After the Mall we headed downtown to the film festival.  (The Teen, who is currently asleep as I write this pending his forty minute Voyage of Discovery each morning that we call Taking a Shower, has already posted his first movie review at Many more to come.)  Only been here overlooking the Mississippi for a few short hours but already like the place.  Woke up early and walked from the hotel, a brisk trot under gray skies to the one landmark I know of, which is the bronze statue of Mary Tyler Moore throwing her hat into the air at the corner of 7th street and Nicollet Mall. Took selfies.  Song is back.  She's gonna make it after all.  Me?  Somedays I'm not so sure, but I'll get a beret just in case. 

First glance means something to me, and I'm pretty sure I'm going to like Minnesota a lot.
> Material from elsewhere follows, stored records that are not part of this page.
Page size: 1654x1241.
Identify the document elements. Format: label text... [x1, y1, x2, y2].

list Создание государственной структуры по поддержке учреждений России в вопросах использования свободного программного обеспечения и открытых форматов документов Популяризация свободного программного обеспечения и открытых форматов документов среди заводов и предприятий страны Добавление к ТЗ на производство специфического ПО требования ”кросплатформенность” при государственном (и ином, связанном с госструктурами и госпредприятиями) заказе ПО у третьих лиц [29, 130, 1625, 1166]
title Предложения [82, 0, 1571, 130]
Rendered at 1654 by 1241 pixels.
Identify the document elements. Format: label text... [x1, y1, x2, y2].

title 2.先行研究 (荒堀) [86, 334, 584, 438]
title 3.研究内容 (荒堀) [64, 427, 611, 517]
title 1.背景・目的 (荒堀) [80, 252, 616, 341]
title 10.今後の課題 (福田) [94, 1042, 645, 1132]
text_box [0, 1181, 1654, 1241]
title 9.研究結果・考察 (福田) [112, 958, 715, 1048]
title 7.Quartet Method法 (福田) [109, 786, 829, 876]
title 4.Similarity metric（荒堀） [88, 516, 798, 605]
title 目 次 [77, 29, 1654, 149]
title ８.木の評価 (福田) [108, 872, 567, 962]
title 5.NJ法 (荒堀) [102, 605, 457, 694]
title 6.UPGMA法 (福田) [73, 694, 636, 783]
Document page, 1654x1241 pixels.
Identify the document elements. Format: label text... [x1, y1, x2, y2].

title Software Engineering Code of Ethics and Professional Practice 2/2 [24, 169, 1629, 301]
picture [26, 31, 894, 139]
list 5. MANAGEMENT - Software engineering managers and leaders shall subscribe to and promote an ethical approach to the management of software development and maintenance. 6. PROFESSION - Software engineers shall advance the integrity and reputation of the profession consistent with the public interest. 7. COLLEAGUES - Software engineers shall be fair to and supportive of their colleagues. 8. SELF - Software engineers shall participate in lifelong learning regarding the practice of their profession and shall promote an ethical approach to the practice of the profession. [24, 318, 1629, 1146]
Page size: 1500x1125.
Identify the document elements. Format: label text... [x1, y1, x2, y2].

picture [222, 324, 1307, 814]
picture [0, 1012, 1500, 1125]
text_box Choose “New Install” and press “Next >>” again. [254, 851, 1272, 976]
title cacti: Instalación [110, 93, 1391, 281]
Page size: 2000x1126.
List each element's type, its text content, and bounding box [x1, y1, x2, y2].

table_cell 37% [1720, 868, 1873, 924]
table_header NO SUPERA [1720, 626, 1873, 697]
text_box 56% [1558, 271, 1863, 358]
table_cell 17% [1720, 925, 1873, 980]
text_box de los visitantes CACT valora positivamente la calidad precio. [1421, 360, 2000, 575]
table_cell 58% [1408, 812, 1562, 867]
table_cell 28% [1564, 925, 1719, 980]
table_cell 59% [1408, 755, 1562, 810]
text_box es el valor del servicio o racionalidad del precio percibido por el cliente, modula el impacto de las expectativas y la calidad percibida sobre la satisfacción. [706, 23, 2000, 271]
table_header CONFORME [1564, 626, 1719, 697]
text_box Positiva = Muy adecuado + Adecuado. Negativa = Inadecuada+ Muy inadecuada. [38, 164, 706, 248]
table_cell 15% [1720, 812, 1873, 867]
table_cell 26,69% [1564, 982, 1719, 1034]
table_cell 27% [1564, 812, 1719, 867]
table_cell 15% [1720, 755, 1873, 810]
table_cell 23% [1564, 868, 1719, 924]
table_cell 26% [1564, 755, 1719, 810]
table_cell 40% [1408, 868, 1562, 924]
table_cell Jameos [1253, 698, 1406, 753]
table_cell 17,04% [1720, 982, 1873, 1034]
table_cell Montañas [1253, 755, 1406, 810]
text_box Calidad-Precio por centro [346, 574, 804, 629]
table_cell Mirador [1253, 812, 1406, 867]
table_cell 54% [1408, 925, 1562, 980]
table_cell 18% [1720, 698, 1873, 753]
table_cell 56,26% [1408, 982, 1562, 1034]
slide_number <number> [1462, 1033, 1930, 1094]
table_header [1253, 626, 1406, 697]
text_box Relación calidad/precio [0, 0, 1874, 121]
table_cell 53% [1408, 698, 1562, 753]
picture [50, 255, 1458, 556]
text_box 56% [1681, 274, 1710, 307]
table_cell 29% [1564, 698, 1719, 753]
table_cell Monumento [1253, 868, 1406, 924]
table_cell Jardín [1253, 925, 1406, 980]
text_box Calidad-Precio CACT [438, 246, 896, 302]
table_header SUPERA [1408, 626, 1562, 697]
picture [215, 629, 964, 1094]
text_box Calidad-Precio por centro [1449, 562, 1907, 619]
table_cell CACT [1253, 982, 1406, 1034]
Incredibly nice people, the bird-like sing-song accent (don' 'cha know), delightfully unexpected multicultural diversity.  Even in politics, they either elect people who believe in doing genuine good and exhibiting common sense like Hubert Humphrey, Paul Wellstone, and Tim Pawlenty, and when they don't they at least recognize the process for what it is and elect buffoons (Jesse Ventura) or comedians (Al Franken).  There are moose, fish, Vikings, Timberwolves, Ole and Lena, and above all Goldy.  It strikes me as a place relatively free of pretense, where no matter how much money one has you still need to heat your garage and shovel your way out of the driveway in the dead of winter, and where politeness reigns because it takes up too much body heat to be angry.  

(Did I mention that as I sit at breakfast writing these notes at the Renaissance Hotel at the Depot in downtown Minneapolis, a place where the server remembers my choice of tea from the previous day and that knows how to DO BACON RIGHT, it's April and it's snowing?  When it's fifteen degrees higher and sunny even in my own stark Kansas?  Which probably answers the question about how this place became such a large metropolis.  You clearly have to huddle together for warmth. You get the sense that here global warming is not debated, but welcomed.)

I understand there's a lot more to explore in the Twin Cities, and I certainly intend to come back.  But not this time of year.  Perhaps the third week in July.  I understand that's when summer has been scheduled for 2016.